What would Bitcoin hashes go for, if it weren't for the implicit agreement that they are a medium of exchange?
21  Main Area and Open Discussion / Living Room / Re: Does anyone here use Bitcoins? on: January 23, 2014, 10:38:57 PM
Gold has no intrinsic value.  The only value is what people place on it.  When people mine gold, they use power for all sorts of things, under the assurance that they will be paid for it, out of the fact that people want it.

I'd disagree with this. Cavemen (or perhaps cavewomen) were attracted to shiny things, so they were attracted to gold, even before it became a medium of exchange. In the iron age it was also used as an ingredient in copper alloys to make them more sturdy. And yes, it predates the minting of the first coin by Lydians. Today we still make jewelry, in addition to substantial use in industry. 10% of all gold mined is used in industrial purposes. If it had been cheaper, the ratio would undoubtedly increase.

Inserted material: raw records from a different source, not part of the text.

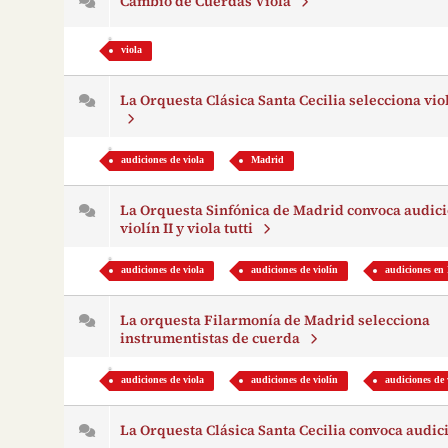
Cambio de Cuerdas Viola
viola
La Orquesta Clásica Santa Cecilia selecciona vio
audiciones de viola
Madrid
La Orquesta Sinfónica de Madrid convoca audic
violín II y viola tutti
audiciones de viola
audiciones de violín
audiciones en
La orquesta Filarmonía de Madrid selecciona
instrumentistas de cuerda
audiciones de viola
audiciones de violín
audiciones de 
La Orquesta Clásica Santa Cecilia convoca audi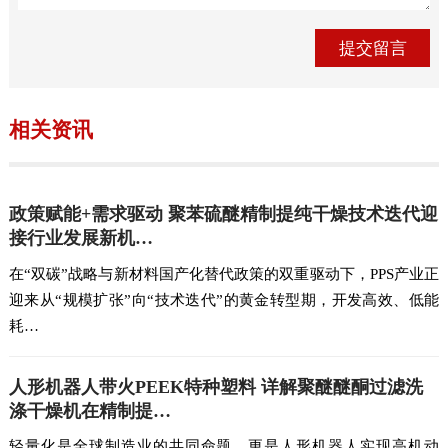
相关资讯
政策赋能+需求驱动 聚苯硫醚精制提纯干燥技术迭代迎
接行业发展新机…
在“双碳”战略与新材料国产化替代政策的双重驱动下，PPS产业正
迎来从“规模扩张”向“技术迭代”的黄金转型期，开发高效、低能
耗…
人形机器人带火PEEK特种塑料 详解聚醚醚酮过滤洗
涤干燥机在精制提…
轻量化是全球制造业的共同命题，更是人形机器人实现高机动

So, gold always had and always will have an intrinsic value. What's the intrinsic value of bitcoin hashes? It looks more and more like the shares of the South Sea Trading Company.
22  Main Area and Open Discussion / Living Room / Re: Does anyone here use Bitcoins? on: January 23, 2014, 09:42:44 PM
But it doesn't.

The other things we used to generate money, for instance mining gold, had an actual use other than just generating money. Actually, the original function of gold (making shiny things women like, using in alloys to make rust resistant weapons etc.) predated the use as legal tender.

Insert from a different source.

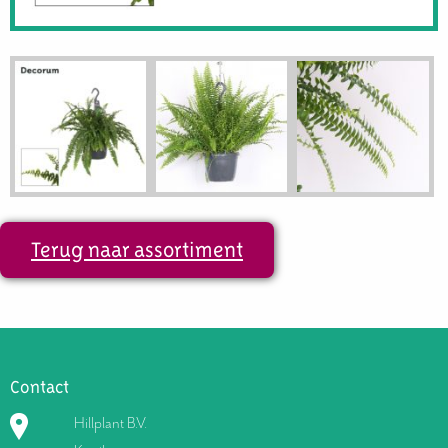
Terug naar assortiment
Contact
Hillplant B.V.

This one doesn't have another function. You just burn electricity, and assure yourself that you'll be paid for it. No intrinsic purpose whatsoever.
23  Main Area and Open Discussion / Living Room / Re: Bitcoin mining craze on: January 23, 2014, 06:16:05 PM
Now did my reading, but I'm still none the wiser as to why do we burn power? Assume that I'm not a huge fan of Ron Paul, so the "alternative to government conspiracy" brand of arguments would also not make much sense to me.
24  Main Area and Open Discussion / Living Room / Re: Bitcoin mining craze on: January 23, 2014, 05:03:52 PM
uhh.. yes, obviously missed those. Thanks for pointing them out. I'll be reading now smiley
25  Main Area and Open Discussion / Living Room / Bitcoin mining craze on: January 23, 2014, 04:38:40 PM
I wonder what's all the fuss about this. Computing power costs electricity. Here in Turkey, a 7/24 draw of 300 watts would cost about 25 Dollars a month. Does the bitcoin mining thingie produce more than this (+ the capital expenditure of course)?

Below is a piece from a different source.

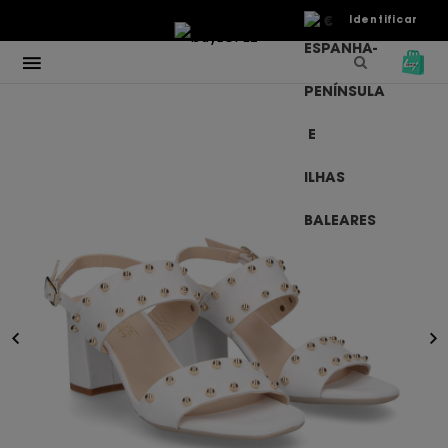
€
Identificar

And why are the people make their computers burn fossil fuel (albeit indirectly) to solve useless hash algorithms? I can justify folding@home, and even seti@home... but as far as I can see, the computing power used for bitcoin mining is used just for the sake of proving it is used. Like counting sands on a beach. No use whatsoever.

Am I the only one who does not get it?